- **Task description**: Establish how many lines in the records below include the word "Jesus"; respond with that number only.

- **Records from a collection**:
- - -
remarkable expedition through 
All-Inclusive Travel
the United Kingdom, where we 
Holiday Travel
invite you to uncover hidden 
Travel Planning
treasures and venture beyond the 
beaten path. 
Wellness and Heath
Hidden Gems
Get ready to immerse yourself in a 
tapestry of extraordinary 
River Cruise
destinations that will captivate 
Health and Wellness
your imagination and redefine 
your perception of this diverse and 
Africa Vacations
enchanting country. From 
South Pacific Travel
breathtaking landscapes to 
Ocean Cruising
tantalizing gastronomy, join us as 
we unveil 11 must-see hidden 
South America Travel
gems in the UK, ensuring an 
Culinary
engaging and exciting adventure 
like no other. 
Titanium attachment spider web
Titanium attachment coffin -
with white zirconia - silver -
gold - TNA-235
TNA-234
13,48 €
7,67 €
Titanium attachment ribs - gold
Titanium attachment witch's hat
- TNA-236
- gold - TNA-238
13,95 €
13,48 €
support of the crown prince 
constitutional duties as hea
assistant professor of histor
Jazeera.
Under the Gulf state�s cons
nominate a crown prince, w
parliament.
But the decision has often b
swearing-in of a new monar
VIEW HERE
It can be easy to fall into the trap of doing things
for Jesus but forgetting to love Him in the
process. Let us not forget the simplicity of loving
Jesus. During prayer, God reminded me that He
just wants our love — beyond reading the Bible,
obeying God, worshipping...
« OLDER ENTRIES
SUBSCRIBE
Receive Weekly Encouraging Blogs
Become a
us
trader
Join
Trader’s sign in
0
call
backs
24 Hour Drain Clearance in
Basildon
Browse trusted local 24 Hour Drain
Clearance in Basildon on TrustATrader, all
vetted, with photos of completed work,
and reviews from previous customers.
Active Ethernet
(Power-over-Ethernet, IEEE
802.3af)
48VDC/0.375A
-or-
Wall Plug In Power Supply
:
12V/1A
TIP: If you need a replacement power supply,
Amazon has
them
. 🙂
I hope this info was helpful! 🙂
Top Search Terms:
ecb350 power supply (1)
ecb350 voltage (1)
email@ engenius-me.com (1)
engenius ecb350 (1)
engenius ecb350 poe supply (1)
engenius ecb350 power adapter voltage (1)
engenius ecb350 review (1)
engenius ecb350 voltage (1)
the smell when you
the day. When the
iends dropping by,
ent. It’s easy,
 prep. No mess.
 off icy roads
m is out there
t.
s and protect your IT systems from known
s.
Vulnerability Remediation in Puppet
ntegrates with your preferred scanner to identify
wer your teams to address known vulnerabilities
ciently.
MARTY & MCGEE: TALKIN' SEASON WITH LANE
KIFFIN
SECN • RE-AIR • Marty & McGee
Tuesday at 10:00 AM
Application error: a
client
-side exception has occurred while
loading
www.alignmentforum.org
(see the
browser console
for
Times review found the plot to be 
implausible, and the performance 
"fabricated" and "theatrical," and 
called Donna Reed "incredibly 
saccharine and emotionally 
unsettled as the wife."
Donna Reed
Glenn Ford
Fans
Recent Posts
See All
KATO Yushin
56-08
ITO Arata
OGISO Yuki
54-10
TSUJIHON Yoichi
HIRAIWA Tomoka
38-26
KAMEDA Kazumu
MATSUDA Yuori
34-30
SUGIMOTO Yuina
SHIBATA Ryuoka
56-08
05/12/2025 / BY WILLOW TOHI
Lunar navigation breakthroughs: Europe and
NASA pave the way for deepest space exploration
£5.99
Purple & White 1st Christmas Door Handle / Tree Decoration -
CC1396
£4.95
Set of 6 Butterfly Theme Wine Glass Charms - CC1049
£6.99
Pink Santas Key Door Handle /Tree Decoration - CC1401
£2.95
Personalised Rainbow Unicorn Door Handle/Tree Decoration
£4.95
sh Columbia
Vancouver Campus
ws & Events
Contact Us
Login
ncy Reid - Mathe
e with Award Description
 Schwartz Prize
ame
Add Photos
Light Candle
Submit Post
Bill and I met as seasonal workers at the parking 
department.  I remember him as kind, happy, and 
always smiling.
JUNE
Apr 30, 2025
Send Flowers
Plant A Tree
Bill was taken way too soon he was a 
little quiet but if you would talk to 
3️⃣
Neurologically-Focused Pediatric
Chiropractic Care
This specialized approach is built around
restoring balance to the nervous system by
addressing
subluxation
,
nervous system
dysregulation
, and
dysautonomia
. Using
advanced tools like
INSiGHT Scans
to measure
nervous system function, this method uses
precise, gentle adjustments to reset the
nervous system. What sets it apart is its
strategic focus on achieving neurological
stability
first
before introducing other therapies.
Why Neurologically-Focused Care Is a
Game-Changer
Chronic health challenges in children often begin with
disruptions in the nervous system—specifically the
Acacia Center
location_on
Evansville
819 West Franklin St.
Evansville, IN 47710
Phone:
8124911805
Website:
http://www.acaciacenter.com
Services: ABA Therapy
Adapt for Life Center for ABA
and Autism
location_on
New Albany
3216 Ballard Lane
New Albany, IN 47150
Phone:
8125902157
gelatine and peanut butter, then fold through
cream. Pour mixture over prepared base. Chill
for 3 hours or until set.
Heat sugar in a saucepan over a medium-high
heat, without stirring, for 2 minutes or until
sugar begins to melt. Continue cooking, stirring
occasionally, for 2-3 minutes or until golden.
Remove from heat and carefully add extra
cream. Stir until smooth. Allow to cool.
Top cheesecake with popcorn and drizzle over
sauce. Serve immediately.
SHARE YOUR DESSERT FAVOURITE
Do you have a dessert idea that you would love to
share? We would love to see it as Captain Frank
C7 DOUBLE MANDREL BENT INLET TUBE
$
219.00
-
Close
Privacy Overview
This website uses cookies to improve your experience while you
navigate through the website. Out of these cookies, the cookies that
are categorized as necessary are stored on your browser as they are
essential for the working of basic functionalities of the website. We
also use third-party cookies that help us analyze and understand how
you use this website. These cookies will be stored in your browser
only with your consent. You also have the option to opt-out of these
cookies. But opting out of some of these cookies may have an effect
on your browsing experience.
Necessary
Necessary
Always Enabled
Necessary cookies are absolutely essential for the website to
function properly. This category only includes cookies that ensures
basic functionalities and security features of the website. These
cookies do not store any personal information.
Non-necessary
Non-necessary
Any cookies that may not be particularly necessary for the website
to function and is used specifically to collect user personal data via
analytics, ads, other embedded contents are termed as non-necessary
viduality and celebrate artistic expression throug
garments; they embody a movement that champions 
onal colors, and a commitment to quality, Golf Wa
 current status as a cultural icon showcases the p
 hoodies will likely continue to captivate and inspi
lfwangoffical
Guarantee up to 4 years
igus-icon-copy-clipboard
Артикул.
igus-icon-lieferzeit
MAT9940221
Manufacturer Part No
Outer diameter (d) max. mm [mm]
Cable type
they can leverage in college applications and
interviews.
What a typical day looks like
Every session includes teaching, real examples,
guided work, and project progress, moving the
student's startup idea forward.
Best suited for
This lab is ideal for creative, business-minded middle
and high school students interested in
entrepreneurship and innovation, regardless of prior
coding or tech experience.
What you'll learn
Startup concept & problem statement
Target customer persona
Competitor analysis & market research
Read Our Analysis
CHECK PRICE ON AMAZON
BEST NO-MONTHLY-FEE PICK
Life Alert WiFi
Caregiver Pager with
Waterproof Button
- - -
- **Response to the task**: 2